◆ YOUR OBJECTIVE ◆
Repeat word for word the lines in the records that begin with the line containing "To the nearest" and continue through the line containing "How many distinct data groups are displayed?". Include both of those lines and nothing else.

◆ GIVEN INFORMATION ◆
..............................
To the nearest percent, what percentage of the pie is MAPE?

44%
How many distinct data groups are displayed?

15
..............................
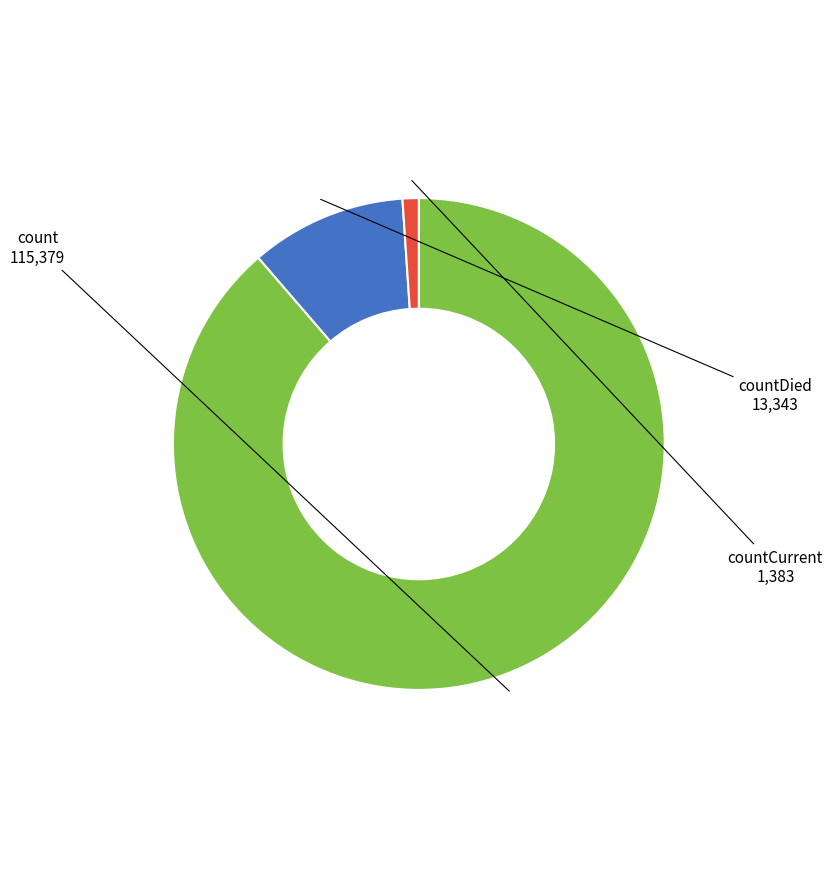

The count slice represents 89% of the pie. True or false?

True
..............................
◆ TASK RESPONSE ◆
To the nearest percent, what percentage of the pie is MAPE?

44%
How many distinct data groups are displayed?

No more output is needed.